# ACTION ITEM
Could you copy out every line of the data where the word "IAMES" occurs?

Records from a dataset
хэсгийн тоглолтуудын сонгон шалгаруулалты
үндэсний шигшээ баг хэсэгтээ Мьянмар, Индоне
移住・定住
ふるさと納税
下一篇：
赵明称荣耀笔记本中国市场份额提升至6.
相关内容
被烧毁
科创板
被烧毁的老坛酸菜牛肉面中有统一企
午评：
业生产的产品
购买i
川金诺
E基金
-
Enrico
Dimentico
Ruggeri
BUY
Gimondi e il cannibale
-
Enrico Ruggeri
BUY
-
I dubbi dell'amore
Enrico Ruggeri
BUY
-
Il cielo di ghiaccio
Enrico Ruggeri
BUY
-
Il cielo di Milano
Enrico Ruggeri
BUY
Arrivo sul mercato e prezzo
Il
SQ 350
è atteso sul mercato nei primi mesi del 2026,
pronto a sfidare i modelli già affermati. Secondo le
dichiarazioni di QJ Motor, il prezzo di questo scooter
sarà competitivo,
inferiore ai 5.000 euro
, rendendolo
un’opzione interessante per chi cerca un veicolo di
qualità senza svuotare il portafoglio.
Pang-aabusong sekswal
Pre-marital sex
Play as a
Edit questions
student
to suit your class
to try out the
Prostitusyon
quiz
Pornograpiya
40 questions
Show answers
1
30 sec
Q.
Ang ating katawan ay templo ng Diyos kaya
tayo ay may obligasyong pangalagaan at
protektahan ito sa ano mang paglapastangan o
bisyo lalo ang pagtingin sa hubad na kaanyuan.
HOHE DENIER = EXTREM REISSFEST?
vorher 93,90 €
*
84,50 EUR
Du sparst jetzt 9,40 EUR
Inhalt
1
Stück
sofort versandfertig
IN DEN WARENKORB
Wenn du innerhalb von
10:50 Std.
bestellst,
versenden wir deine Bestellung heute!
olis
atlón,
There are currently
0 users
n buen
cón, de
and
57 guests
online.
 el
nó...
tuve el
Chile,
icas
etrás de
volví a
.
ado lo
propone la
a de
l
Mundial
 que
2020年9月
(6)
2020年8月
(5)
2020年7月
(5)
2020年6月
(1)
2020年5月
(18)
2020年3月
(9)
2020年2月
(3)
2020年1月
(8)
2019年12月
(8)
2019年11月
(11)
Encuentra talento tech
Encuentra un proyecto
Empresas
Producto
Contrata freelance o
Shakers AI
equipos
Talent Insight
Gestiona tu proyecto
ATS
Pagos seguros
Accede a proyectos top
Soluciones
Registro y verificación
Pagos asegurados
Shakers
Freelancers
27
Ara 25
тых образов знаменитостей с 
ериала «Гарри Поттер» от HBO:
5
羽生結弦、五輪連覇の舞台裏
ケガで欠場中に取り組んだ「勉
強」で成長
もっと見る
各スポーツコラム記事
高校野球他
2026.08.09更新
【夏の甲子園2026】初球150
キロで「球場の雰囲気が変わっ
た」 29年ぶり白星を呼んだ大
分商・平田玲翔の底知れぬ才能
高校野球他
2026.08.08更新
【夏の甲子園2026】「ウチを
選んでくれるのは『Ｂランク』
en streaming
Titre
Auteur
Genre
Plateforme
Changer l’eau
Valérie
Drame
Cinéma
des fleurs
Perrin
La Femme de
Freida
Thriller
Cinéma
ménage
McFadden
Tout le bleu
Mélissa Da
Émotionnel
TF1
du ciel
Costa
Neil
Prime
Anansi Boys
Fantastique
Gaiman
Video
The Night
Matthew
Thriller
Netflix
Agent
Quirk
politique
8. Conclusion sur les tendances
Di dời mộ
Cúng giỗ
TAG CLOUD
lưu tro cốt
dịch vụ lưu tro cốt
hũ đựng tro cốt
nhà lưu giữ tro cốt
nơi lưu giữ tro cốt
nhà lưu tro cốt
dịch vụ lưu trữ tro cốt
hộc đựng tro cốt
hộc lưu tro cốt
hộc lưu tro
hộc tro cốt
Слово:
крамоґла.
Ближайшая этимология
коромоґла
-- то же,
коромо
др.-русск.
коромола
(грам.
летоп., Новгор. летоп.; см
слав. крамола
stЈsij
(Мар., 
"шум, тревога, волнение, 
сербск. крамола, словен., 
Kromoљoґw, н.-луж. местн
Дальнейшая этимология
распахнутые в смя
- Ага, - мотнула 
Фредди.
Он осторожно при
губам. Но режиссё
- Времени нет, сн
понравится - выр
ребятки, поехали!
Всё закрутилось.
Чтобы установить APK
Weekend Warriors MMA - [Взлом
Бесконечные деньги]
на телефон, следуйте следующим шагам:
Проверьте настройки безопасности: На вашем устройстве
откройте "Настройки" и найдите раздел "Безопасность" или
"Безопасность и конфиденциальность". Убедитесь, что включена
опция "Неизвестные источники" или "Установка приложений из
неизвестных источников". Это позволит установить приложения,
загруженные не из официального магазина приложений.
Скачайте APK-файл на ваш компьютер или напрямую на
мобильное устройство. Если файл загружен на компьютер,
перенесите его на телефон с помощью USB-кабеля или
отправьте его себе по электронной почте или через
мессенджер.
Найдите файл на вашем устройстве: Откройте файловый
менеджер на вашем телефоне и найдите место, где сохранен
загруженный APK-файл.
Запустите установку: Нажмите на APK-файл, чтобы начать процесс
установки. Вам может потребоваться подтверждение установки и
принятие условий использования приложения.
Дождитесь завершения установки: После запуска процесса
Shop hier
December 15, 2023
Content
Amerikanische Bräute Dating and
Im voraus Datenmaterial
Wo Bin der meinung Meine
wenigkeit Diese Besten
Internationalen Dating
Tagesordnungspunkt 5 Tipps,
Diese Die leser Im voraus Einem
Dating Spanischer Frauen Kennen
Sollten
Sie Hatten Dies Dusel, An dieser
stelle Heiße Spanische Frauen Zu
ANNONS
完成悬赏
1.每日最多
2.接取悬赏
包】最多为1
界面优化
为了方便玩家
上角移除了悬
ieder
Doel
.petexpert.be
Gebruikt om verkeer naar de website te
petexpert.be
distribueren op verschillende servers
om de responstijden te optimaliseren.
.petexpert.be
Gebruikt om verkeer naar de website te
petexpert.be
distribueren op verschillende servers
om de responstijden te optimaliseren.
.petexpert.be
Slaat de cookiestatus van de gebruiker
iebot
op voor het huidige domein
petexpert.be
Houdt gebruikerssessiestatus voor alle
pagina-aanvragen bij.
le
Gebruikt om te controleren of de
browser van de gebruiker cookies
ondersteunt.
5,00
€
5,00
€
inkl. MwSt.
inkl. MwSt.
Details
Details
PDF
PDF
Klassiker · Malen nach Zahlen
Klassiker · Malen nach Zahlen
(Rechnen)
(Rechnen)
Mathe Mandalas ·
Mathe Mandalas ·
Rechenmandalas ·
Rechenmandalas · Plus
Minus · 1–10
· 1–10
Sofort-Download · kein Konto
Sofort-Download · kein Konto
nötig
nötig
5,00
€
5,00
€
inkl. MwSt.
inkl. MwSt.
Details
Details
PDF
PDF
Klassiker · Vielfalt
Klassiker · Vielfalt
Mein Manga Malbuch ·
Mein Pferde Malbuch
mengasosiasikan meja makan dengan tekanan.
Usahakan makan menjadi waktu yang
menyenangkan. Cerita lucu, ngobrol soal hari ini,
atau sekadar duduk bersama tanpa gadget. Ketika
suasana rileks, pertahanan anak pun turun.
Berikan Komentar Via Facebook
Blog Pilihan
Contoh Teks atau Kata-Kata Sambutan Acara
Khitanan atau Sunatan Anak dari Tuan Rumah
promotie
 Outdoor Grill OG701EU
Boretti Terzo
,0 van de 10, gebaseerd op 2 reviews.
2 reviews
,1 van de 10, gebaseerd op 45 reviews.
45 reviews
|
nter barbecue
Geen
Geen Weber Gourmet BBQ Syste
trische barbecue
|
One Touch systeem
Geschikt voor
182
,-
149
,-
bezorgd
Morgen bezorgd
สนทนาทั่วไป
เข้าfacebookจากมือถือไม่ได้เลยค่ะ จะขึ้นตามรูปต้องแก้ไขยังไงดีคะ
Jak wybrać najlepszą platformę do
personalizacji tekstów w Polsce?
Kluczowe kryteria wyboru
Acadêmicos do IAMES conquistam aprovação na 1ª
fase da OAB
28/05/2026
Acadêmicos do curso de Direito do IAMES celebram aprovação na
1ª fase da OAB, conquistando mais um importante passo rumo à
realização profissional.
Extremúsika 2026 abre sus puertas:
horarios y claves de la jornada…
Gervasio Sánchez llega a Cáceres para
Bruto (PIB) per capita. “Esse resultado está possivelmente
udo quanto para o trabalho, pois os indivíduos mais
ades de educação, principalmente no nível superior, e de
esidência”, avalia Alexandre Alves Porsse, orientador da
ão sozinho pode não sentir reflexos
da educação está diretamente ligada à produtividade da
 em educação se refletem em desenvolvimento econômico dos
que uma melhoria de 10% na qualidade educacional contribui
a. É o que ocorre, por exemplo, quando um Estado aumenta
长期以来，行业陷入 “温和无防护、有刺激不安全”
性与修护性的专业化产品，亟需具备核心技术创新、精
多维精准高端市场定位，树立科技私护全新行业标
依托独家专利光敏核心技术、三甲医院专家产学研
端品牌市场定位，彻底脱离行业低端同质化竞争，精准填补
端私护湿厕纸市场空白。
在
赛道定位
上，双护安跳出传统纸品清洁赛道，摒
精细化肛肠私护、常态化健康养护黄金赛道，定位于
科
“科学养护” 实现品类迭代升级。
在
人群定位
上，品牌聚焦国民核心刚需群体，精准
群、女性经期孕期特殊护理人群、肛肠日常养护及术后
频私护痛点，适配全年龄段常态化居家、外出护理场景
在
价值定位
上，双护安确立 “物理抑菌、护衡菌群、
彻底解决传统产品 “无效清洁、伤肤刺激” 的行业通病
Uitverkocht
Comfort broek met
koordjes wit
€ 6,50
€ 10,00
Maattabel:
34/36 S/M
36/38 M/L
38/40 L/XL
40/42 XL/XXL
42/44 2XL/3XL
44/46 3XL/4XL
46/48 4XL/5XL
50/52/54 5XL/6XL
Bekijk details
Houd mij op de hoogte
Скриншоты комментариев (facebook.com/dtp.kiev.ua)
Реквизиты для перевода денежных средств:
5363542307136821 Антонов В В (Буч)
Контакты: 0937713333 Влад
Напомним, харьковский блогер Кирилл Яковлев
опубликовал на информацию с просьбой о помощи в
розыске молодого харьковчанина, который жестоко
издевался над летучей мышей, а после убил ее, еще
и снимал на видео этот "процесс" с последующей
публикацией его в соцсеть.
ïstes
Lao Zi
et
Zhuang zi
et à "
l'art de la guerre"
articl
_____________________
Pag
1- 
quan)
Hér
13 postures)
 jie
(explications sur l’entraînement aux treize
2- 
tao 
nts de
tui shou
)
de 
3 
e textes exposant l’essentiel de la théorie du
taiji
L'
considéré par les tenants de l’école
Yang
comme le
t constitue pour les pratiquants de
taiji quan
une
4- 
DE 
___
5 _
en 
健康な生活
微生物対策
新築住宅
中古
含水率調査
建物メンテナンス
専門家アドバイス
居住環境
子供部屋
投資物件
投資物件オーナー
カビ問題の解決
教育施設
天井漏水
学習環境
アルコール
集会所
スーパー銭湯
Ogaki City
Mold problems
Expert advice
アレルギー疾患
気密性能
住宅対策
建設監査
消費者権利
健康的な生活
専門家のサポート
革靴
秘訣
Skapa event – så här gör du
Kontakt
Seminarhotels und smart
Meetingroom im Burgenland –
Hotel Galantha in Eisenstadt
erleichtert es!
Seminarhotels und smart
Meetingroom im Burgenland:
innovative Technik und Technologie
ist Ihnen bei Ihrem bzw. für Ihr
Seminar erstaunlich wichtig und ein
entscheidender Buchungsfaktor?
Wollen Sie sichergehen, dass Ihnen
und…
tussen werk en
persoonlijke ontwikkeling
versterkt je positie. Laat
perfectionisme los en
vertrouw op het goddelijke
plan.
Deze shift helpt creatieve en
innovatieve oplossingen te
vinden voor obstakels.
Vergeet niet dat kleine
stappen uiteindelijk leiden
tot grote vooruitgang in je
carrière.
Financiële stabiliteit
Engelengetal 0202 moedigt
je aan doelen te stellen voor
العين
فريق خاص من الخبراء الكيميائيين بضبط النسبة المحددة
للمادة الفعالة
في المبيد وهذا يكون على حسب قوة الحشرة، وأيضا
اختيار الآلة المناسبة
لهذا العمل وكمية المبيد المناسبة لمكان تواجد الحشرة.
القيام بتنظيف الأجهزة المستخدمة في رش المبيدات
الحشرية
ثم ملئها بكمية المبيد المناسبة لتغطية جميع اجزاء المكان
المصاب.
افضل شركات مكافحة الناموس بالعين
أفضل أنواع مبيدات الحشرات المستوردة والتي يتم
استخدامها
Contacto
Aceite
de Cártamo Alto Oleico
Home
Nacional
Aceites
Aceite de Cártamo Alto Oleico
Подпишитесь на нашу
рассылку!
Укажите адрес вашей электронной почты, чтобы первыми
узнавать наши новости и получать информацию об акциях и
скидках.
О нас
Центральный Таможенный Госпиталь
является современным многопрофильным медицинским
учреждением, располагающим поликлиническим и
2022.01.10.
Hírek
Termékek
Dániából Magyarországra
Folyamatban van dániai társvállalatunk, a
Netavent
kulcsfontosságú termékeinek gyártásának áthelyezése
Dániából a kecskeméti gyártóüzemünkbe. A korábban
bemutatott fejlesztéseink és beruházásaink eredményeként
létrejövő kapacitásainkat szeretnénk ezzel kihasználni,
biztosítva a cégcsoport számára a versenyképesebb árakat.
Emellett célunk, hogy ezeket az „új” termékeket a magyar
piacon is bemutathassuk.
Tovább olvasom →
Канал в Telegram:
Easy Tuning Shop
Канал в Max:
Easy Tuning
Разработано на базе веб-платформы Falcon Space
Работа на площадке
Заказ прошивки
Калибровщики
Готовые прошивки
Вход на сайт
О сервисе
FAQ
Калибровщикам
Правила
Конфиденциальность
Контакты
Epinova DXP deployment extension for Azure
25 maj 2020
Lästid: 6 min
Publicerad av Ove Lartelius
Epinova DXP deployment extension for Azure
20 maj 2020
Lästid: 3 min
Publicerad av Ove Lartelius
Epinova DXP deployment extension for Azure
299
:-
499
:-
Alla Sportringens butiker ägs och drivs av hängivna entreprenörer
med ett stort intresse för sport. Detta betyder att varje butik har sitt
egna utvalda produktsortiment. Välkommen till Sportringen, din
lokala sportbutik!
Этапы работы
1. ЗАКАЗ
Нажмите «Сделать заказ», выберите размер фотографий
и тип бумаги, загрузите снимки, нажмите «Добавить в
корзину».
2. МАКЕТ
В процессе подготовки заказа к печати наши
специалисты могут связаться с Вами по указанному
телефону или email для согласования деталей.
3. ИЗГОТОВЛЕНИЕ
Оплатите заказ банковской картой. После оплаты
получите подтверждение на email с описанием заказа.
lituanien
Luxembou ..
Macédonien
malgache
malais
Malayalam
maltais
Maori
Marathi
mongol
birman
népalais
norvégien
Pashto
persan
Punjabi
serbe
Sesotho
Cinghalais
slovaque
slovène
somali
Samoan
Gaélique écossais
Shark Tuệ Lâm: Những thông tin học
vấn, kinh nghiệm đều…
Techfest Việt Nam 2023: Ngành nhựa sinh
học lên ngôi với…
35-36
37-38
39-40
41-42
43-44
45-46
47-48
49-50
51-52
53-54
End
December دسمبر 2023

# ANSWER FOR THIS EXERCISE
Acadêmicos do IAMES conquistam aprovação na 1ª
Acadêmicos do curso de Direito do IAMES celebram aprovação na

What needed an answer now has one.